Erythropoietic Hormone Replacement
Erythropoietic Hormone (EPO) is produced in the kidney
and is needed to produce red blood cells in the bone marrow.
Patients in advanced CKD (stage 3 or greater) commonly develop anemia
due to a decreased ability to make new blood cells.
There is a human recombinant EPO
that has been shown to be effective in cats.
However, this treatment is considered a last resort
because cats sometimes have severe immune reactions to it.
In a worst case scenario, a patient may develop antibodies to the EPO
that is given that cross react and cause them to also attack their own.
Due to the severity of this possible complication,
EPO therapy is only used when it is absolutely necessary.
The risks of EPO treatment may be lessened in the future when,
hopefully, a feline EPO product will be available.
Potassium Supplementation
Moderate to severe hypokalemia is a common finding in cats with CKD,
although it is unclear if this is initially a cause or effect
of progression of disease.
Regardless, the evidence shows that persistent hypokalemia and acidosis
leads to a self-perpetuating cycle of declining renal function
and it is well accepted that potassium supplementation is beneficial.
As such, renal diets contain added potassium.
Alkalinization Therapy
Metabolic acidosis is a common complication in cats with CKD,
in part due to uremia.
In some cases, sodium bicarbonate or potassium citrate
may be offered once acid base imbalances are detected.
While it makes sense to immediately address acidosis
with alkalinization therapy for immediate relief,
this therapy is often not well tolerated by the patient
especially since it must be given multiple times per day.
Many patients do better with a diet with increased buffering capacity.
Patients with severe acidosis may be admitted to the hospital
for intravenous treatment in the short term
and then controlled with renal diets.
Therapeutic Renal Foods
Renal diets have been prescribed for over 50 years
in veterinary patients with CKD
and have been proven, time and time again,
to decrease uremic episodes and reduce premature mortality.

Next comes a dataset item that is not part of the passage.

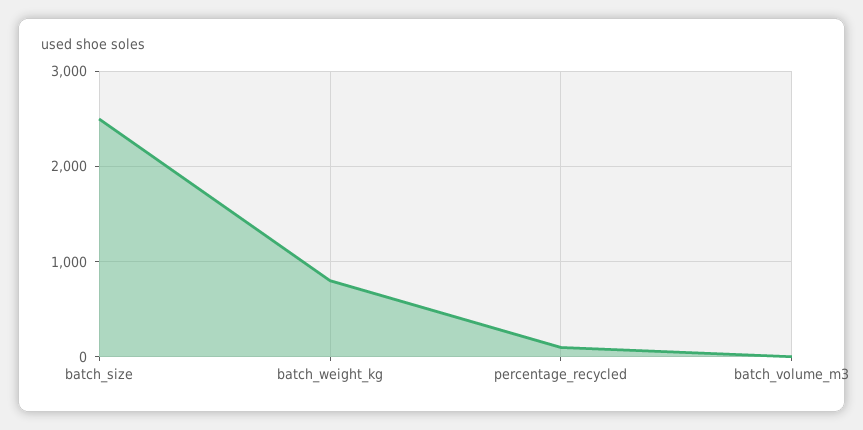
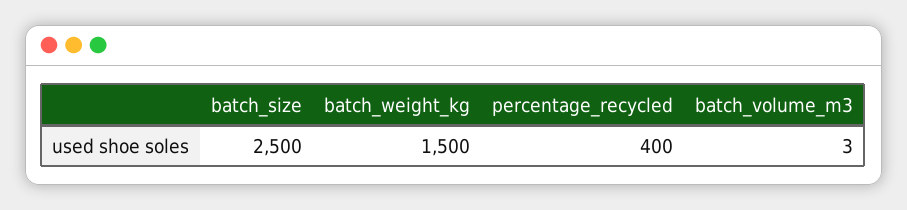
batch_weight_kg: 800 -> 1500
percentage_recycled: 100 -> 400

The strongest evidence is in patients at stage 2 or above.
The composition of renal diets includes
decreased protein, phosphorous, and sodium.
Additionally, they contain added buffers, soluble fiber, B-complex vitamins,
antioxidants, potassium, and omega-3 fatty acids.

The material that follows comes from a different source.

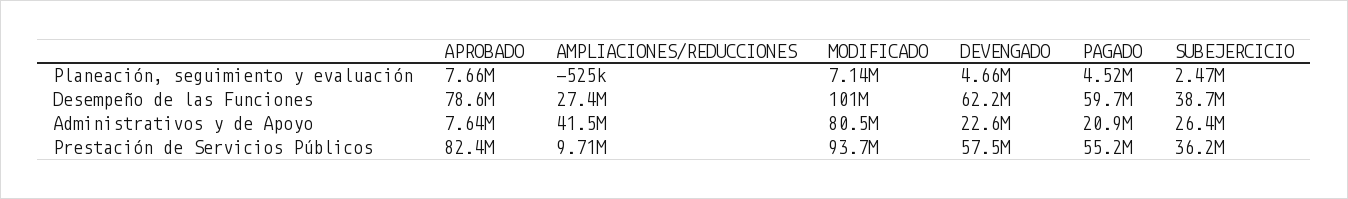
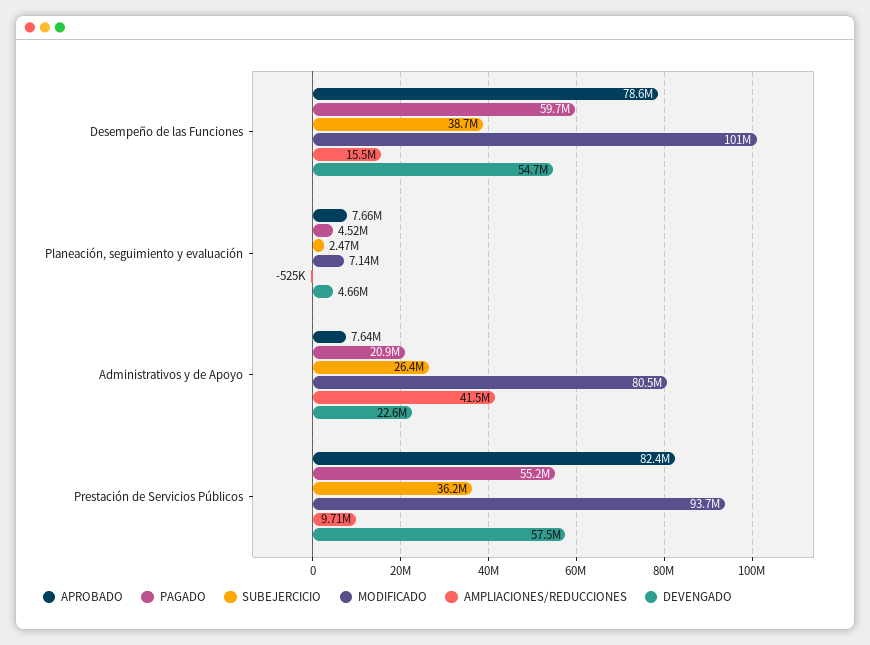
AMPLIACIONES/REDUCCIONES, Desempeño de las Funciones: 27400000 -> 15500000
DEVENGADO, Desempeño de las Funciones: 62200000 -> 54700000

The biggest challenge reported by cat guardians is that renal diets
are notoriously less palatable than traditional diets.
However, most cats will accept at least one brand of renal diet
if it is introduced gradually.
For those that do not, supplementing with alkalinizing agents,
potassium, antioxidants, vitamins, and omega-3 fatty acids
is certainly possible.
Additionally, phosphorous binders may be beneficial as described above.

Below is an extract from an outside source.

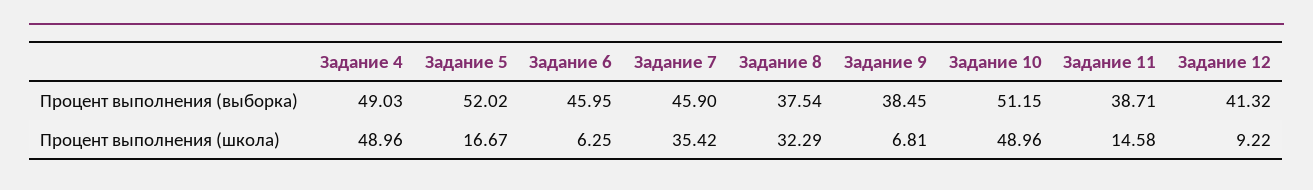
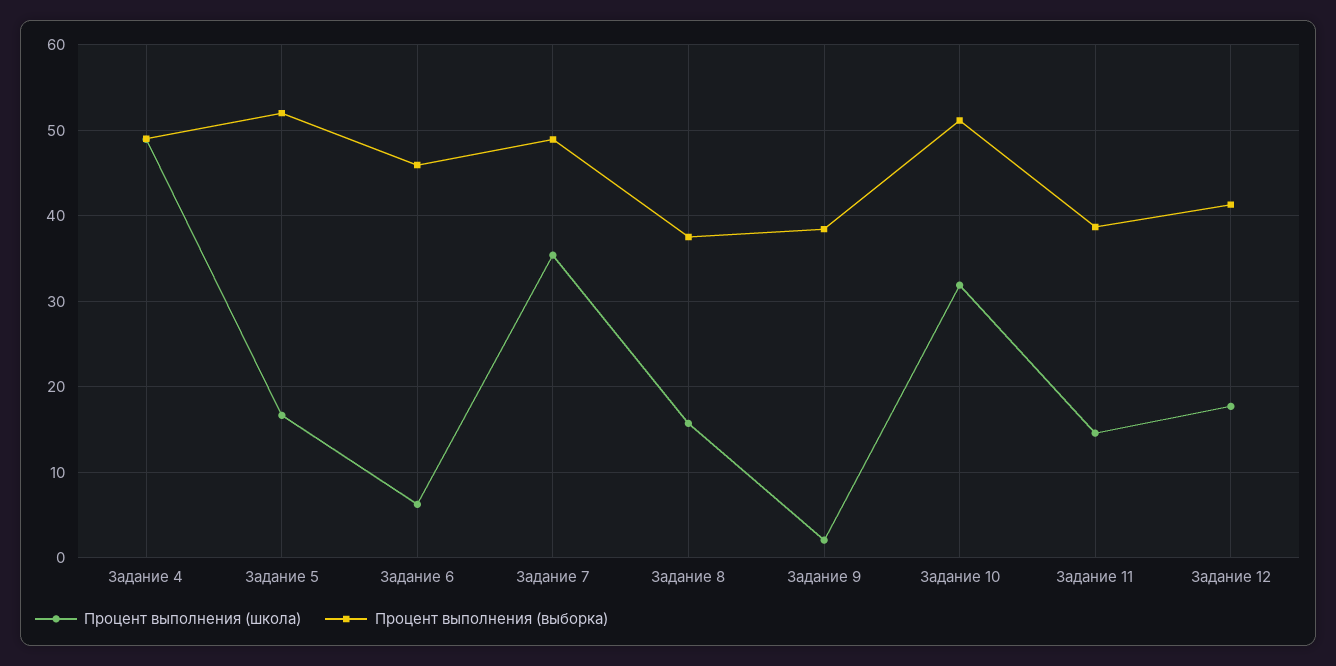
Процент выполнения (выборка), Задание 7: 45.9 -> 49
Процент выполнения (школа), Задание 8: 32.29 -> 16
Процент выполнения (школа), Задание 9: 6.81 -> 2
Процент выполнения (школа), Задание 10: 48.96 -> 32
Процент выполнения (школа), Задание 12: 9.22 -> 18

Another alternative is to feed a published,
well described home-made renal diet.
This option requires great commitment on the part of the guardian
and it is critical that the home-made diet is formulated carefully
and with proper guidance from a nutritionist.
When prepared correctly, however, this is sometimes a great solution
for owners that want the benefit of a renal diet and a cat
that will not eat the commercially available prescription foods.